Don de chèques-vacances aux soignants: le Sénat vote sans conviction un dispositif corrigé

PARIS, 16 juin 2020 (AFP) – Le Sénat à majorité de droite a voté mardi sans grande conviction une proposition de loi LREM pour offrir des chèques-vacances aux soignants en reconnaissance de leur action lors de l’épidémie de covid-19, après avoir réécrit le dispositif adopté par l’Assemblée nationale.

Au moment où plusieurs milliers de manifestants étaient rassemblés devant le ministère de la Santé pour réclamer davantage de moyens en faveur de l’hôpital public et du système de santé, les critiques les plus virulentes sont venues de la gauche, qui a voté contre.

Le texte a été adopté par 169 voix pour (LR, RDSE à majorité radicale, Indépendants), 89 contre et 82 abstentions (centristes et LREM).

Cathy Apourceau-Poly (CRCE à majorité communiste) s’est dite « scandalisée par cette proposition de loi décalée, injuste, indécente au vu de ce que vivent actuellement les salariés ». Pour elle, « c’est à l’Etat d’embaucher plus de soignants et à l’Etat de revaloriser leurs salaires, c’est cette revendication que nous entendons dans la rue ».

« Ce texte génère un profond malaise », a déclaré Bernard Jomier pour le PS, estimant qu’il « démonétise un principe auquel les Français sont attachés, celui de la solidarité nationale ».

La ministre du Travail Muriel Pénicaud a assuré que « cette proposition de loi n’a nullement vocation à se substituer aux politiques publiques qui doivent répondre dans la durée aux difficultés structurelles » du secteur.

Le texte doit permettre aux salariés qui le souhaitent d’exprimer leur solidarité envers les soignants engagés contre le coronavirus. Le dispositif voté en première lecture par les députés reposait sur une monétisation des jours de repos des salariés sous forme de chèques-vacances pour les soignants.

Les sénateurs lui ont substitué un autre mécanisme permettant aux salariés de reverser le montant correspondant à la rémunération d’une ou plusieurs journées de travail. En pratique, les sommes seraient retenues par l’employeur et versées à l’Agence nationale pour les chèques-vacances.

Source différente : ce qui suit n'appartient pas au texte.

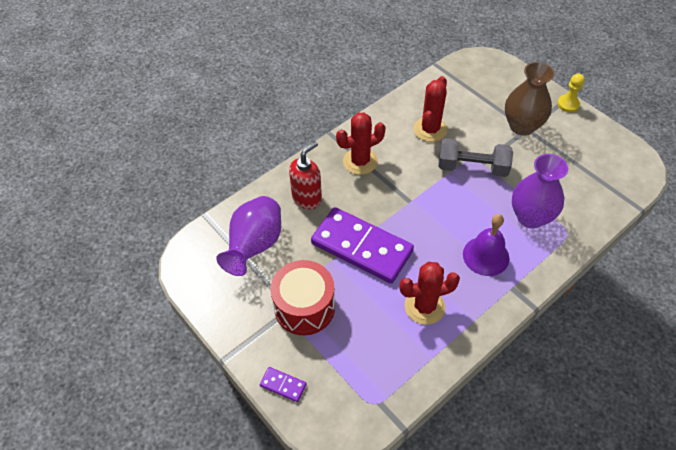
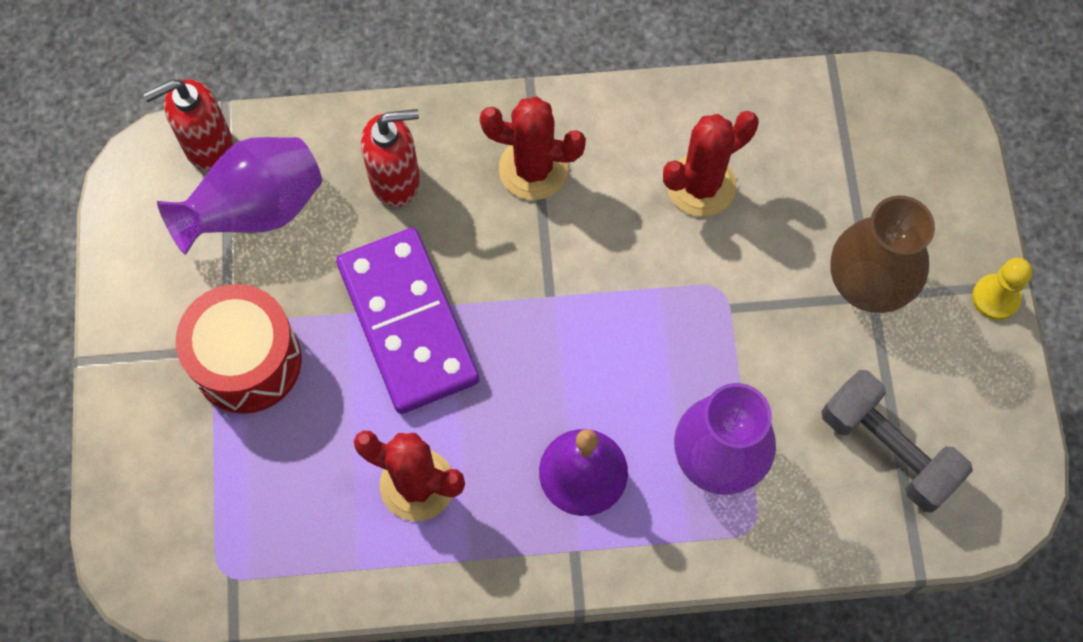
camera: 35 degrees right, 15 degrees up
(211, 234) = (208, 147): none -> red soap dispenser
(283, 385) = (127, 456): purple domino -> none
(472, 167) = (706, 304): grey dumbbell -> grey dumbbell (888, 449)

Mme Pénicaud a indiqué qu’elle préférait conjuguer les deux systèmes, pour un « maximum de souplesse ». Députés et sénateurs tenteront de se mettre d’accord en commission mixte paritaire, faute de quoi l’Assemblée aura le dernier mot.

Les sénateurs ont également « borné dans le temps » le dispositif, a précisé la rapporteure Frédérique Puissat (LR), avec un recueil de dons jusqu’au 31 août.

La droite a voté le texte mais s’est interrogée « sur son opportunité », a indiqué le président de la commission des Affaires sociales Alain Milon (LR), soulignant que « ce n’est pas une demande des soignants, car ceux-ci ont d’autres attentes ». Mais il a jugé « difficile de se prononcer contre un texte solidaire », car ce « pourrait être mal interprété ».